> _JOB_
The answer should be every line below, repeated exactly, with the images left out.

> _PROVIDED RECORDS_
——

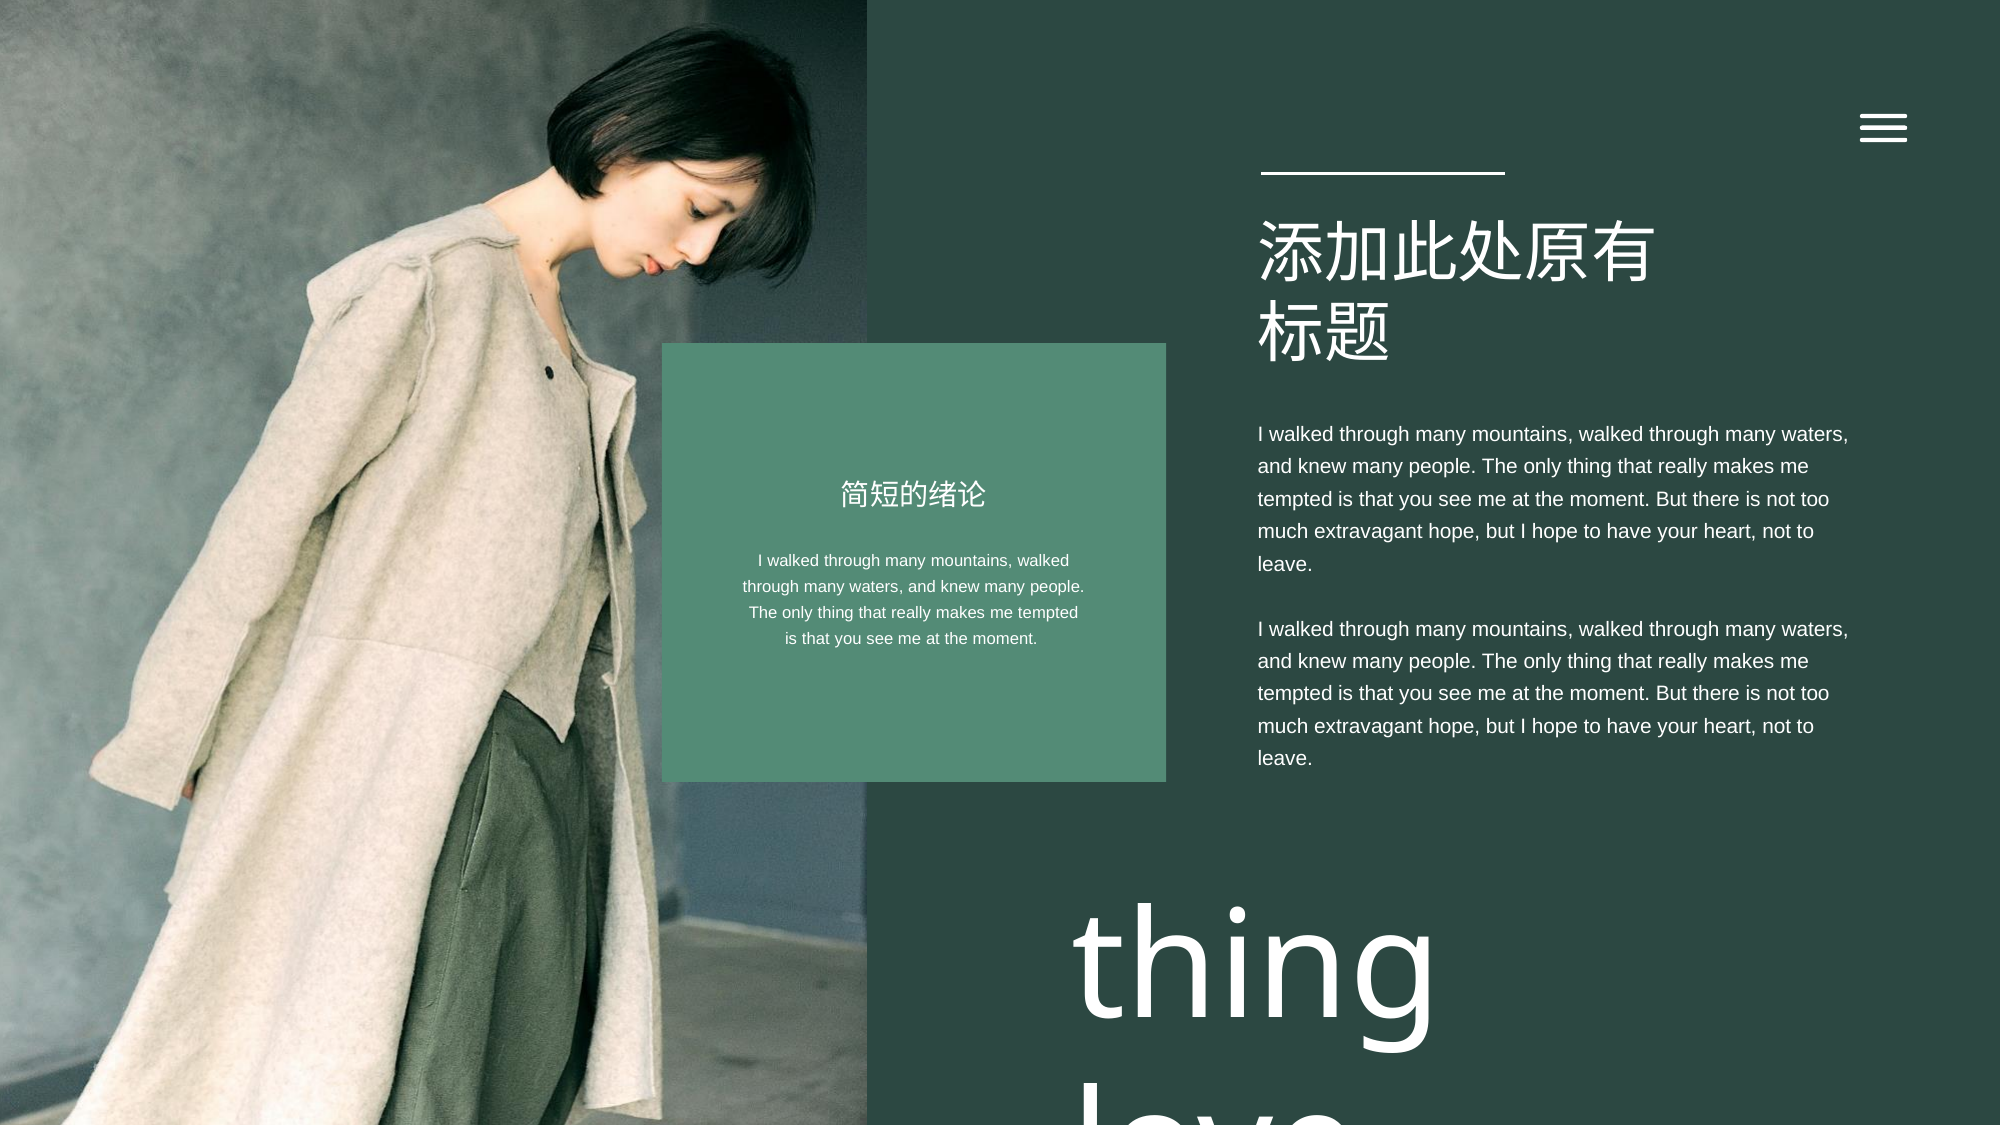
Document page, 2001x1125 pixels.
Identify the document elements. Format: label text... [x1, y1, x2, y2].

text_box [1859, 125, 1908, 130]
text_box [727, 468, 1101, 657]
text_box [1859, 113, 1908, 119]
text_box thing love [1056, 860, 1595, 1125]
text_box [1859, 137, 1908, 143]
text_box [1242, 173, 1881, 815]
text_box [0, 0, 868, 1125]
text_box [661, 342, 1167, 783]
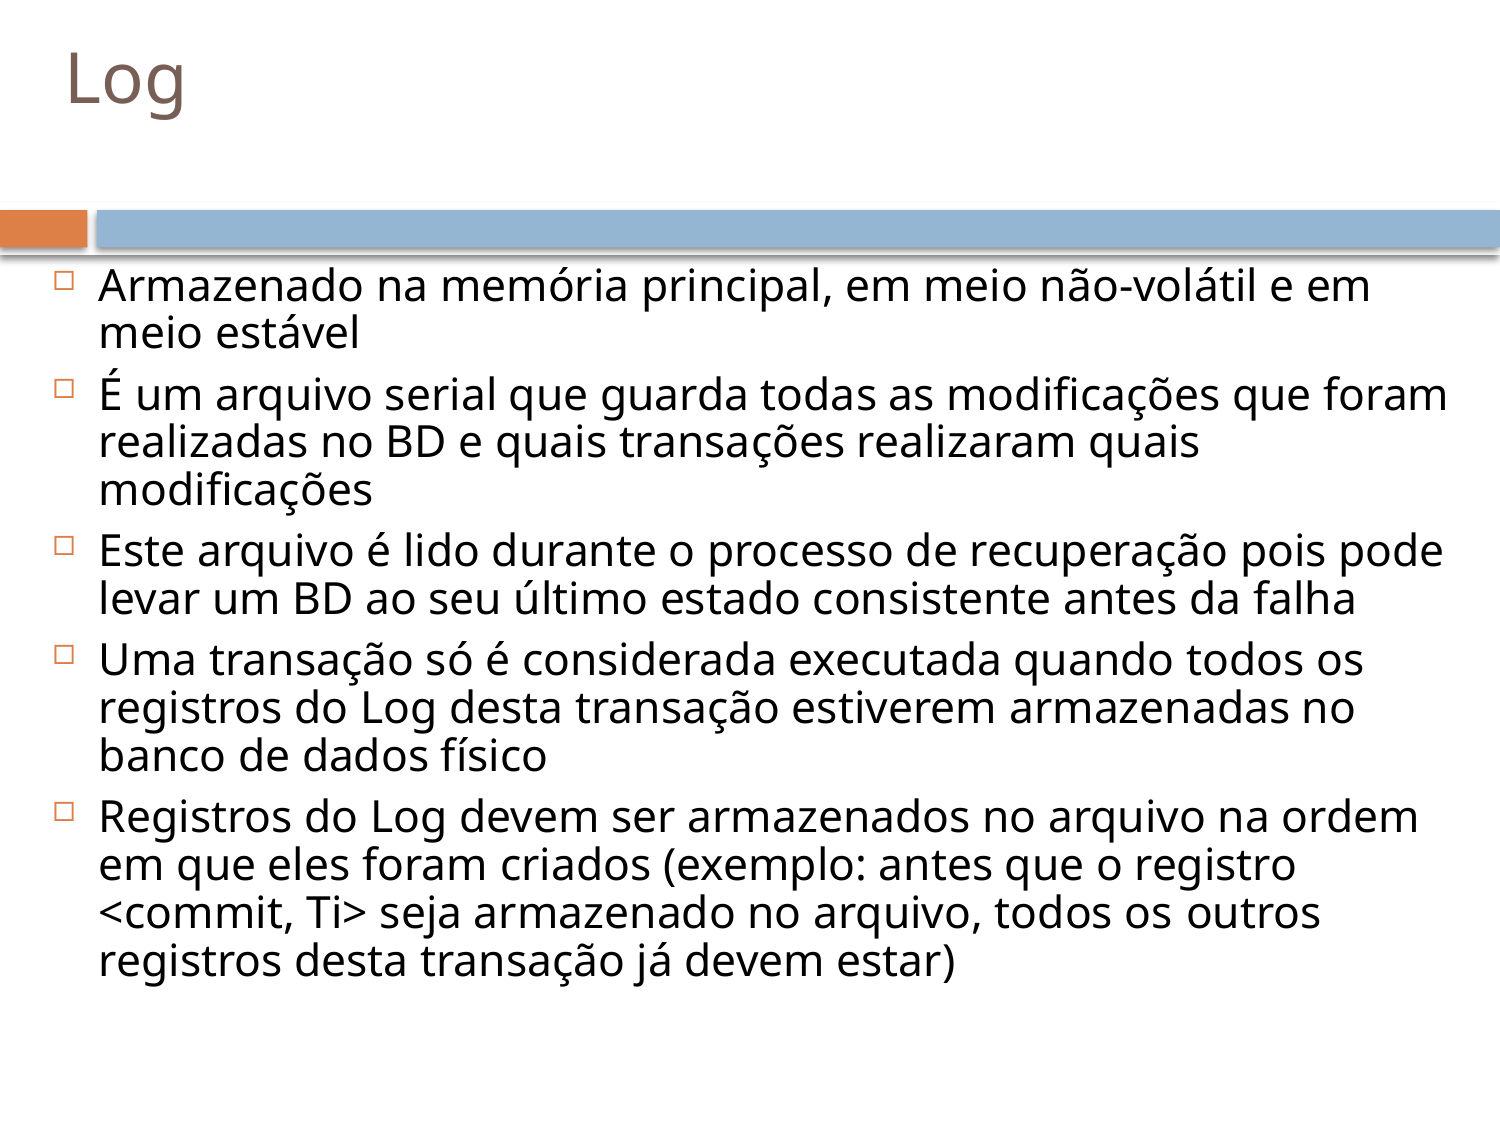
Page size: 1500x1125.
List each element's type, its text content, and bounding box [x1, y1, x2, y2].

list Armazenado na memória principal, em meio não-volátil e em meio estável É um arquivo serial que guarda todas as modificações que foram realizadas no BD e quais transações realizaram quais modificações Este arquivo é lido durante o processo de recuperação pois pode levar um BD ao seu último estado consistente antes da falha Uma transação só é considerada executada quando todos os registros do Log desta transação estiverem armazenadas no banco de dados físico Registros do Log devem ser armazenados no arquivo na ordem em que eles foram criados (exemplo: antes que o registro <commit, Ti> seja armazenado no arquivo, todos os outros registros desta transação já devem estar) [37, 255, 1469, 1050]
title Log [50, 24, 1450, 125]
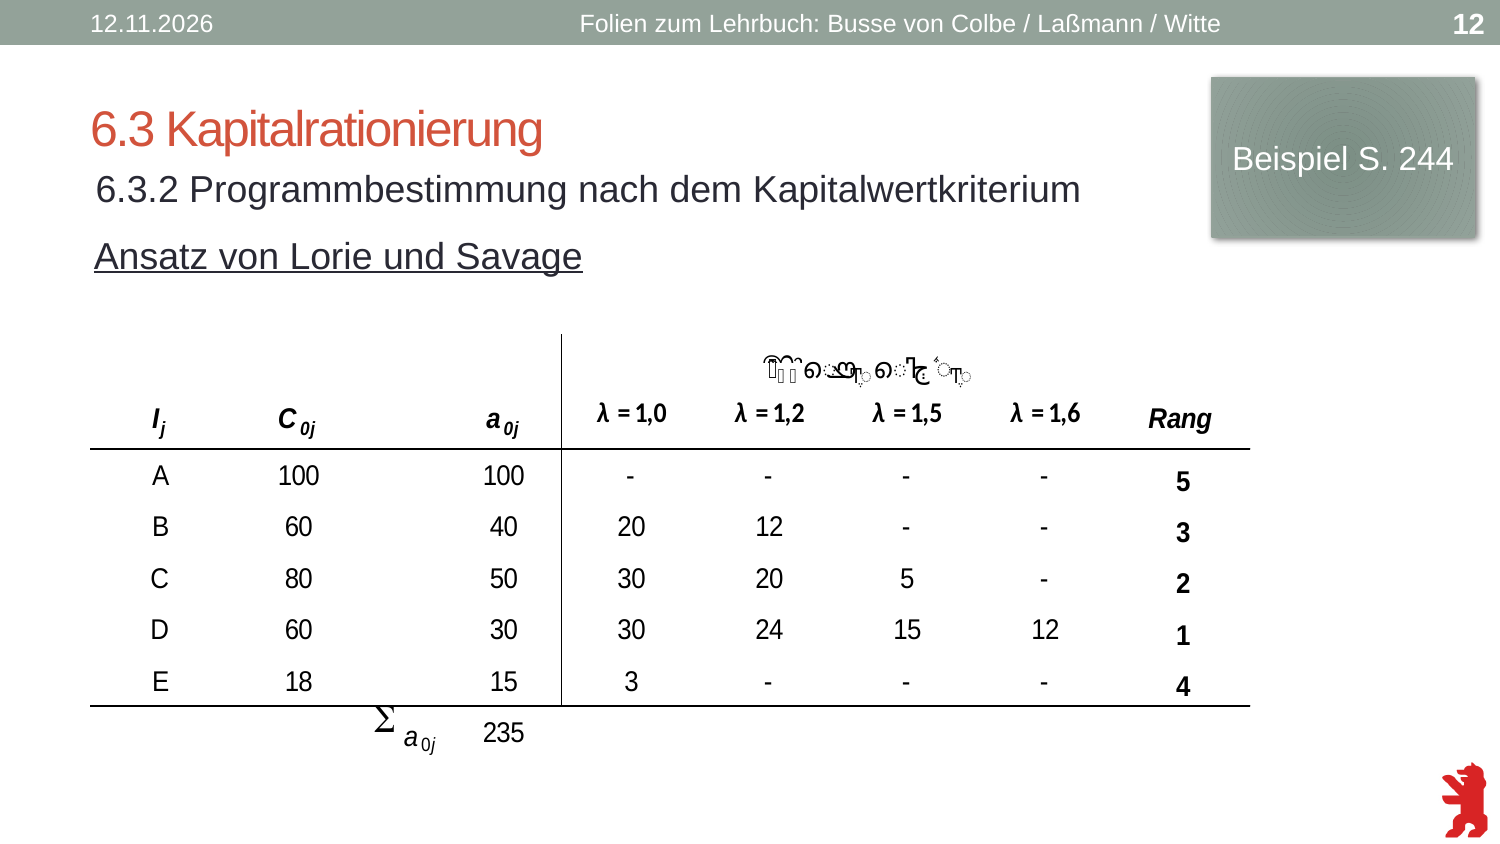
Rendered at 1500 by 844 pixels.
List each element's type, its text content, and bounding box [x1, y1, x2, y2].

picture [1434, 760, 1500, 844]
text_box 6.3.2 Programmbestimmung nach dem Kapitalwertkriterium [80, 157, 1097, 217]
slide_number 12 [1325, 2, 1500, 43]
footer Folien zum Lehrbuch: Busse von Colbe / Laßmann / Witte [562, 2, 1238, 43]
text_box Beispiel S. 244 [1211, 77, 1475, 238]
text_box Ansatz von Lorie und Savage [79, 224, 598, 284]
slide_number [75, 2, 550, 43]
title 6.3 Kapitalrationierung [75, 65, 1425, 188]
picture [89, 333, 1253, 761]
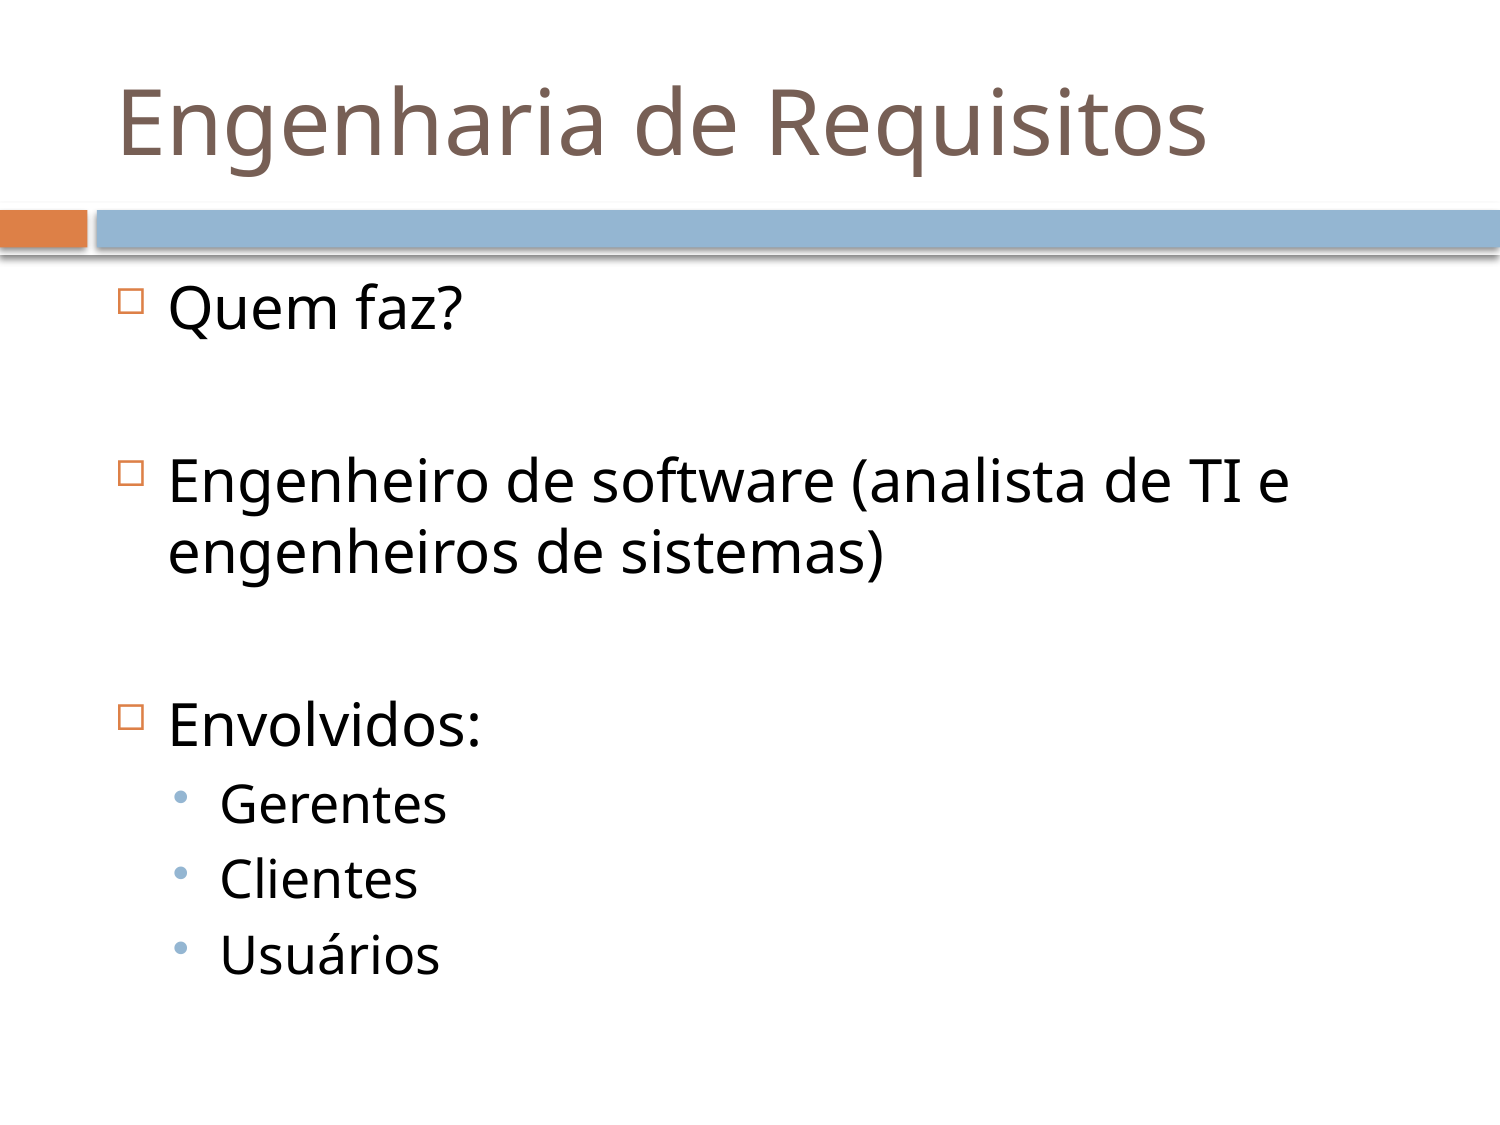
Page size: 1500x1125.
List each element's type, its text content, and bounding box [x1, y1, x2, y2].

title Engenharia de Requisitos [100, 37, 1438, 200]
list Quem faz? Engenheiro de software (analista de TI e engenheiros de sistemas) Envolvidos: Gerentes Clientes Usuários [100, 262, 1438, 1000]
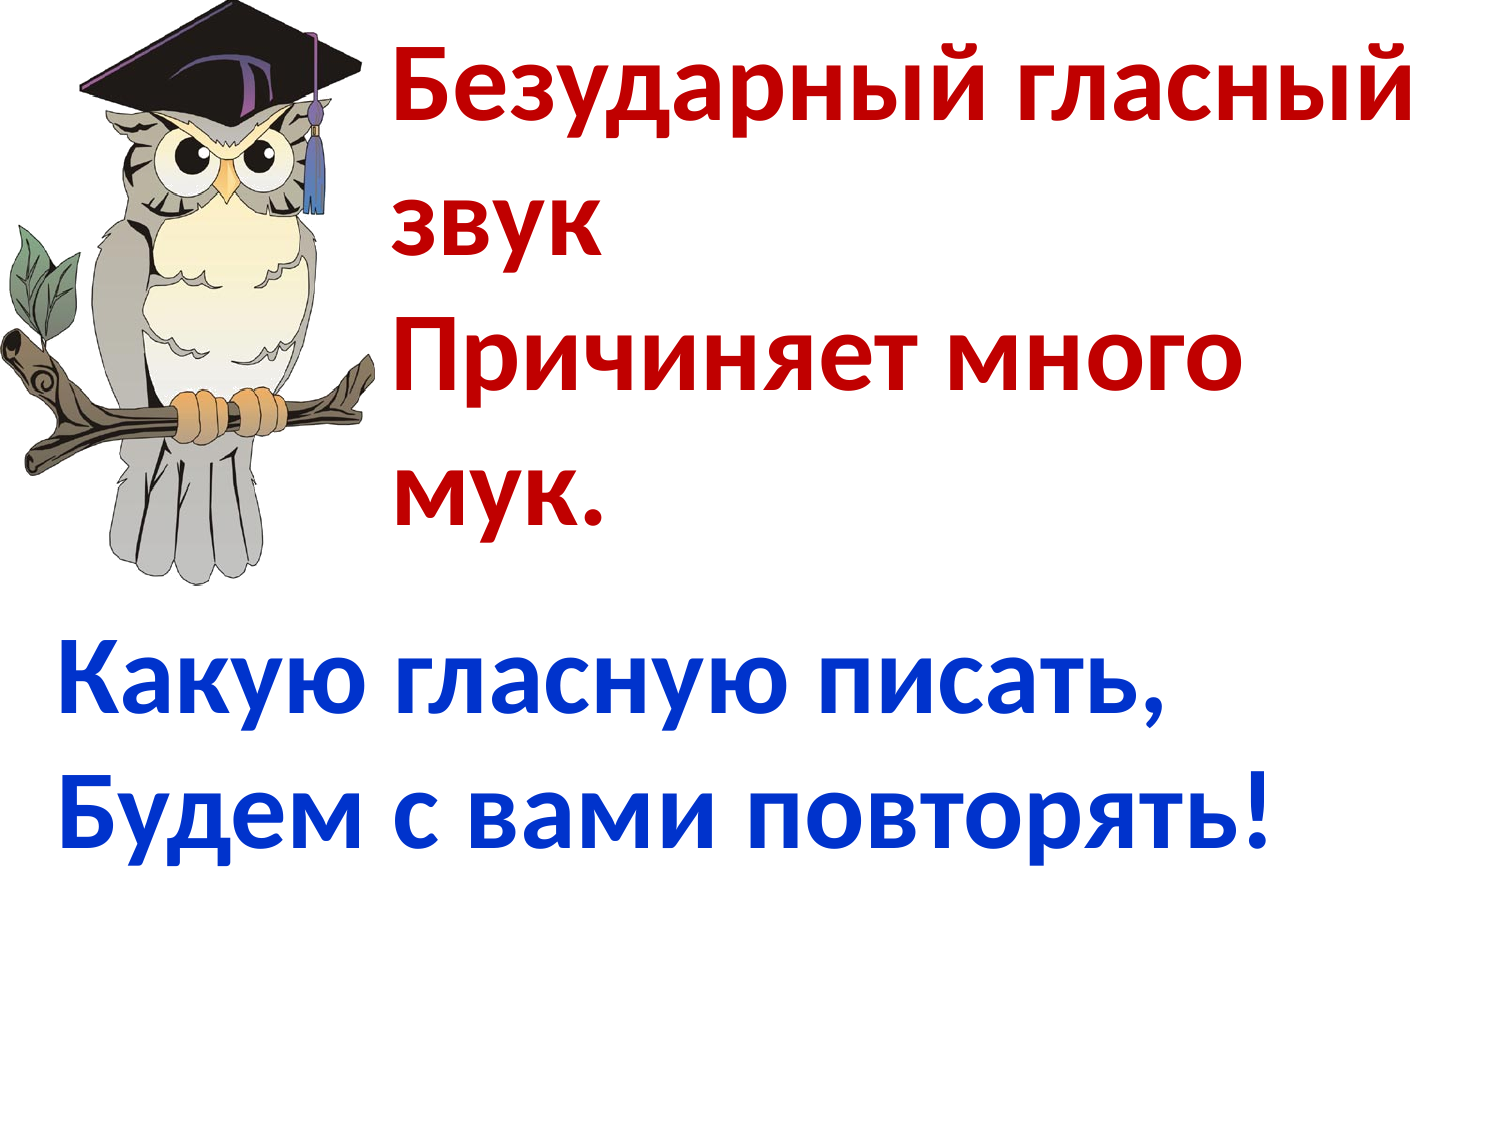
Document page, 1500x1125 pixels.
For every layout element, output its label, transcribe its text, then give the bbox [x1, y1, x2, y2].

picture [0, 0, 376, 587]
text_box Какую гласную писать, Будем с вами повторять! [41, 594, 1430, 879]
text_box Безударный гласный звук Причиняет много мук. [374, 0, 1453, 691]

——

> _REPLY_
Document page, 2001x1125 pixels.
Identify the document elements. Format: label text... [x1, y1, x2, y2].

text_box [1859, 125, 1908, 130]
text_box [727, 468, 1101, 657]
text_box [1859, 113, 1908, 119]
text_box thing love [1056, 860, 1595, 1125]
text_box [1859, 137, 1908, 143]
text_box [1242, 173, 1881, 815]
text_box [0, 0, 868, 1125]
text_box [661, 342, 1167, 783]
Page size: 1500x1125.
List each element's type, its text content, and bounding box [x1, y1, x2, y2].

list Armazenado na memória principal, em meio não-volátil e em meio estável É um arquivo serial que guarda todas as modificações que foram realizadas no BD e quais transações realizaram quais modificações Este arquivo é lido durante o processo de recuperação pois pode levar um BD ao seu último estado consistente antes da falha Uma transação só é considerada executada quando todos os registros do Log desta transação estiverem armazenadas no banco de dados físico Registros do Log devem ser armazenados no arquivo na ordem em que eles foram criados (exemplo: antes que o registro <commit, Ti> seja armazenado no arquivo, todos os outros registros desta transação já devem estar) [37, 255, 1469, 1050]
title Log [50, 24, 1450, 125]
Rendered at 1500 by 844 pixels.
List each element's type, its text content, and bounding box [x1, y1, x2, y2].

picture [1434, 760, 1500, 844]
text_box 6.3.2 Programmbestimmung nach dem Kapitalwertkriterium [80, 157, 1097, 217]
slide_number 12 [1325, 2, 1500, 43]
footer Folien zum Lehrbuch: Busse von Colbe / Laßmann / Witte [562, 2, 1238, 43]
text_box Beispiel S. 244 [1211, 77, 1475, 238]
text_box Ansatz von Lorie und Savage [79, 224, 598, 284]
slide_number [75, 2, 550, 43]
title 6.3 Kapitalrationierung [75, 65, 1425, 188]
picture [89, 333, 1253, 761]
Page size: 1500x1125.
List each element's type, its text content, and bounding box [x1, y1, x2, y2].

title Engenharia de Requisitos [100, 37, 1438, 200]
list Quem faz? Engenheiro de software (analista de TI e engenheiros de sistemas) Envolvidos: Gerentes Clientes Usuários [100, 262, 1438, 1000]
Document page, 1500x1125 pixels.
For every layout element, output its label, transcribe its text, then give the bbox [x1, y1, x2, y2].

picture [0, 0, 376, 587]
text_box Какую гласную писать, Будем с вами повторять! [41, 594, 1430, 879]
text_box Безударный гласный звук Причиняет много мук. [374, 0, 1453, 691]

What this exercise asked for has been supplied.